Stored items

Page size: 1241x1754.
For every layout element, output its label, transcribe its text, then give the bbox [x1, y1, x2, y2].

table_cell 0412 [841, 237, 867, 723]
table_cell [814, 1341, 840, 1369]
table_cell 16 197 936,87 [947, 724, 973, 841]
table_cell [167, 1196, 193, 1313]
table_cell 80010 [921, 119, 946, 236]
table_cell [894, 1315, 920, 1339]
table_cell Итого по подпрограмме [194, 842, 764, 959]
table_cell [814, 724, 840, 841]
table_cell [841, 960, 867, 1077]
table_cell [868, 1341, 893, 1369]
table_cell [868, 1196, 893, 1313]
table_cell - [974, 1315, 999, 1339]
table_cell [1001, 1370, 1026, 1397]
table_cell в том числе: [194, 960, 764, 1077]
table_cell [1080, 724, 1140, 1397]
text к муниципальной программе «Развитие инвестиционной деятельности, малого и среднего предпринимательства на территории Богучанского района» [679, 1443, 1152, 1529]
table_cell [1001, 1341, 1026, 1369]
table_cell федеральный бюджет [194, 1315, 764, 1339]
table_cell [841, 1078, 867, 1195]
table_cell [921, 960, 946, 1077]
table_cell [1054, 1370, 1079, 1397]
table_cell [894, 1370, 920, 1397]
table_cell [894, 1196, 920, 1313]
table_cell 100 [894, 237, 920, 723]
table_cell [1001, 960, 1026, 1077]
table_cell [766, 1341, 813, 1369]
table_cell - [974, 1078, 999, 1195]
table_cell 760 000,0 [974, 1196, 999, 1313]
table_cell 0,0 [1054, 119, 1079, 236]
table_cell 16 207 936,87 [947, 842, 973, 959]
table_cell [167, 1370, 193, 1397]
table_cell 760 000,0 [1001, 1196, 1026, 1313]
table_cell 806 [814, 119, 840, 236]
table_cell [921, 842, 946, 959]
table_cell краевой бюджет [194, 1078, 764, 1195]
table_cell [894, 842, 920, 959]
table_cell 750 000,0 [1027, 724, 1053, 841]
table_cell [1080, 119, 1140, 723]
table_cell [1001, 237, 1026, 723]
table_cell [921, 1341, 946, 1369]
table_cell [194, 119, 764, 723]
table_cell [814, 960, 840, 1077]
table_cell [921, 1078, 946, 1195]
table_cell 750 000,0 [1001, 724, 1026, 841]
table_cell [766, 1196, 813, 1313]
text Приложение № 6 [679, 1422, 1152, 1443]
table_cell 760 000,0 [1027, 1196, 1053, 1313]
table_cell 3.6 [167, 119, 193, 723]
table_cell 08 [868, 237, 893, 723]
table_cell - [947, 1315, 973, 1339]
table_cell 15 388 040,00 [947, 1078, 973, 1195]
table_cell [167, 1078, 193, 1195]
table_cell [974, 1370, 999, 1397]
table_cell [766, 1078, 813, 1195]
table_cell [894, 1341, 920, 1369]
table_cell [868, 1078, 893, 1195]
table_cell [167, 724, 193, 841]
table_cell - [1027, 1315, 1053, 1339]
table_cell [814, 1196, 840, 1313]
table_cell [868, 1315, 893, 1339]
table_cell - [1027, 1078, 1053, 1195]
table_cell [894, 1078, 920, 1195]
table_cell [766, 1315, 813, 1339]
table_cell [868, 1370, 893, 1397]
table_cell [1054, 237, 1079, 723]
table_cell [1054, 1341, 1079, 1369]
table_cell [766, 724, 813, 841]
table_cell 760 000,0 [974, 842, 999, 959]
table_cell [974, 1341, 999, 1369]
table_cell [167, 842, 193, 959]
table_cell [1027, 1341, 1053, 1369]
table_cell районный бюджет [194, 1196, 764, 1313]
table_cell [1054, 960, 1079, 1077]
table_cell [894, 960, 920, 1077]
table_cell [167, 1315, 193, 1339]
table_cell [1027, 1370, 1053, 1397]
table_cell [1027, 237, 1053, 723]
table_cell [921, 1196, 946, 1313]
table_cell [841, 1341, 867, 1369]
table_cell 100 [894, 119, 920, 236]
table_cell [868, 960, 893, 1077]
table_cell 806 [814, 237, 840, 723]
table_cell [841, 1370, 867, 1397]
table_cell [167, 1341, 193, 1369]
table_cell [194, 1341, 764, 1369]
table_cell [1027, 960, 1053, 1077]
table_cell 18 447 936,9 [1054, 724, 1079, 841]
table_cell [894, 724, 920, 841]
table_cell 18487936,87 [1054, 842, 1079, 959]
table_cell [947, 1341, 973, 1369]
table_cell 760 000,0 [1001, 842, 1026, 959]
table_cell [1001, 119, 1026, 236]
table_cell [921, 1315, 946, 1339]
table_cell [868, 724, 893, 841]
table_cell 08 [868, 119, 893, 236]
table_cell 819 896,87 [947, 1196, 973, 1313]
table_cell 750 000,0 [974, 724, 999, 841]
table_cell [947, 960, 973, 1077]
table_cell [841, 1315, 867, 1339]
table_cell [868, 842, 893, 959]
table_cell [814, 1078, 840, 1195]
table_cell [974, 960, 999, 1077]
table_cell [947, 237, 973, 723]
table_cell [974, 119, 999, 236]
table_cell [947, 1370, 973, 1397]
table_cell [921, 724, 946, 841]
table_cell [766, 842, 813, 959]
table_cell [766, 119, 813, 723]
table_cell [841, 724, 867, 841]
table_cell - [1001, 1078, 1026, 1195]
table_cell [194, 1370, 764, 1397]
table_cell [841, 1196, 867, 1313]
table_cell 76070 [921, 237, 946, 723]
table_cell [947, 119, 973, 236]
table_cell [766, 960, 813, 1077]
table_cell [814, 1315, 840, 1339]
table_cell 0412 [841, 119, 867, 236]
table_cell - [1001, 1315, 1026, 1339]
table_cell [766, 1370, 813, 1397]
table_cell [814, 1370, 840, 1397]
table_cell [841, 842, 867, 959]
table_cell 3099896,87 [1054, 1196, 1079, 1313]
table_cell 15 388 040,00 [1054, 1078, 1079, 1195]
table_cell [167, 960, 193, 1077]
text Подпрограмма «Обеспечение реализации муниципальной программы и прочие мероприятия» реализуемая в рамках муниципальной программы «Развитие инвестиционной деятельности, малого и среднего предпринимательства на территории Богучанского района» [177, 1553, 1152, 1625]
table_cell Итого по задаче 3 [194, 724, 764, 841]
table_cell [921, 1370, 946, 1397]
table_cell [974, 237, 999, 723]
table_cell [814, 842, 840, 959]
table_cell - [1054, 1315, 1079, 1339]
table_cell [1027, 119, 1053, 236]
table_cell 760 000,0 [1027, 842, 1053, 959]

= WHAT YOU HAVE TO DO =
Retype all of the data word for word.

= OUTPUT BELOW =
Page size: 1241x1754.
For every layout element, output its label, transcribe its text, then give the bbox [x1, y1, x2, y2].

table_cell 0412 [841, 237, 867, 723]
table_cell [814, 1341, 840, 1369]
table_cell 16 197 936,87 [947, 724, 973, 841]
table_cell [167, 1196, 193, 1313]
table_cell 80010 [921, 119, 946, 236]
table_cell [894, 1315, 920, 1339]
table_cell Итого по подпрограмме [194, 842, 764, 959]
table_cell [814, 724, 840, 841]
table_cell [841, 960, 867, 1077]
table_cell [868, 1341, 893, 1369]
table_cell [868, 1196, 893, 1313]
table_cell - [974, 1315, 999, 1339]
table_cell [1001, 1370, 1026, 1397]
table_cell в том числе: [194, 960, 764, 1077]
table_cell [1080, 724, 1140, 1397]
text к муниципальной программе «Развитие инвестиционной деятельности, малого и среднего предпринимательства на территории Богучанского района» [679, 1443, 1152, 1529]
table_cell [1001, 1341, 1026, 1369]
table_cell федеральный бюджет [194, 1315, 764, 1339]
table_cell [841, 1078, 867, 1195]
table_cell [921, 960, 946, 1077]
table_cell [1054, 1370, 1079, 1397]
table_cell [894, 1370, 920, 1397]
table_cell [894, 1196, 920, 1313]
table_cell 100 [894, 237, 920, 723]
table_cell [1001, 960, 1026, 1077]
table_cell [766, 1341, 813, 1369]
table_cell - [974, 1078, 999, 1195]
table_cell 760 000,0 [974, 1196, 999, 1313]
table_cell 0,0 [1054, 119, 1079, 236]
table_cell 16 207 936,87 [947, 842, 973, 959]
table_cell [167, 1370, 193, 1397]
table_cell 760 000,0 [1001, 1196, 1026, 1313]
table_cell 806 [814, 119, 840, 236]
table_cell [921, 842, 946, 959]
table_cell краевой бюджет [194, 1078, 764, 1195]
table_cell [894, 842, 920, 959]
table_cell 750 000,0 [1027, 724, 1053, 841]
table_cell [1080, 119, 1140, 723]
table_cell [1001, 237, 1026, 723]
table_cell [921, 1341, 946, 1369]
table_cell [194, 119, 764, 723]
table_cell [814, 960, 840, 1077]
table_cell [921, 1078, 946, 1195]
table_cell 750 000,0 [1001, 724, 1026, 841]
table_cell [766, 1196, 813, 1313]
text Приложение № 6 [679, 1422, 1152, 1443]
table_cell 760 000,0 [1027, 1196, 1053, 1313]
table_cell 3.6 [167, 119, 193, 723]
table_cell 08 [868, 237, 893, 723]
table_cell - [947, 1315, 973, 1339]
table_cell 15 388 040,00 [947, 1078, 973, 1195]
table_cell [167, 1078, 193, 1195]
table_cell [974, 1370, 999, 1397]
table_cell [766, 1078, 813, 1195]
table_cell [894, 1341, 920, 1369]
table_cell [868, 1078, 893, 1195]
table_cell [167, 724, 193, 841]
table_cell - [1027, 1315, 1053, 1339]
table_cell [814, 1196, 840, 1313]
table_cell [868, 1315, 893, 1339]
table_cell - [1027, 1078, 1053, 1195]
table_cell [894, 1078, 920, 1195]
table_cell [766, 1315, 813, 1339]
table_cell [868, 1370, 893, 1397]
table_cell [1054, 237, 1079, 723]
table_cell [1054, 1341, 1079, 1369]
table_cell [766, 724, 813, 841]
table_cell 760 000,0 [974, 842, 999, 959]
table_cell [974, 1341, 999, 1369]
table_cell [167, 842, 193, 959]
table_cell [1027, 1341, 1053, 1369]
table_cell районный бюджет [194, 1196, 764, 1313]
table_cell [1054, 960, 1079, 1077]
table_cell [894, 960, 920, 1077]
table_cell [167, 1315, 193, 1339]
table_cell [1027, 1370, 1053, 1397]
table_cell [1027, 237, 1053, 723]
table_cell [921, 1196, 946, 1313]
table_cell [841, 1341, 867, 1369]
table_cell 100 [894, 119, 920, 236]
table_cell [868, 960, 893, 1077]
table_cell 806 [814, 237, 840, 723]
table_cell [841, 1370, 867, 1397]
table_cell [167, 1341, 193, 1369]
table_cell [194, 1341, 764, 1369]
table_cell [1027, 960, 1053, 1077]
table_cell 18 447 936,9 [1054, 724, 1079, 841]
table_cell [894, 724, 920, 841]
table_cell 18487936,87 [1054, 842, 1079, 959]
table_cell [947, 1341, 973, 1369]
table_cell 760 000,0 [1001, 842, 1026, 959]
table_cell [1001, 119, 1026, 236]
table_cell [921, 1315, 946, 1339]
table_cell [868, 724, 893, 841]
table_cell 08 [868, 119, 893, 236]
table_cell 819 896,87 [947, 1196, 973, 1313]
table_cell 750 000,0 [974, 724, 999, 841]
table_cell [947, 960, 973, 1077]
table_cell [841, 1315, 867, 1339]
table_cell [868, 842, 893, 959]
table_cell [814, 1078, 840, 1195]
table_cell [974, 960, 999, 1077]
table_cell [947, 237, 973, 723]
table_cell [974, 119, 999, 236]
table_cell [947, 1370, 973, 1397]
table_cell [921, 724, 946, 841]
table_cell [766, 842, 813, 959]
table_cell [766, 119, 813, 723]
table_cell [841, 724, 867, 841]
table_cell - [1001, 1078, 1026, 1195]
table_cell [194, 1370, 764, 1397]
table_cell [841, 1196, 867, 1313]
table_cell 76070 [921, 237, 946, 723]
table_cell [947, 119, 973, 236]
table_cell [766, 960, 813, 1077]
table_cell [814, 1315, 840, 1339]
table_cell 0412 [841, 119, 867, 236]
table_cell - [1001, 1315, 1026, 1339]
table_cell [766, 1370, 813, 1397]
table_cell [814, 1370, 840, 1397]
table_cell [841, 842, 867, 959]
table_cell 3099896,87 [1054, 1196, 1079, 1313]
table_cell 15 388 040,00 [1054, 1078, 1079, 1195]
table_cell [167, 960, 193, 1077]
text Подпрограмма «Обеспечение реализации муниципальной программы и прочие мероприятия» реализуемая в рамках муниципальной программы «Развитие инвестиционной деятельности, малого и среднего предпринимательства на территории Богучанского района» [177, 1553, 1152, 1625]
table_cell Итого по задаче 3 [194, 724, 764, 841]
table_cell [921, 1370, 946, 1397]
table_cell [974, 237, 999, 723]
table_cell [814, 842, 840, 959]
table_cell - [1054, 1315, 1079, 1339]
table_cell [1027, 119, 1053, 236]
table_cell 760 000,0 [1027, 842, 1053, 959]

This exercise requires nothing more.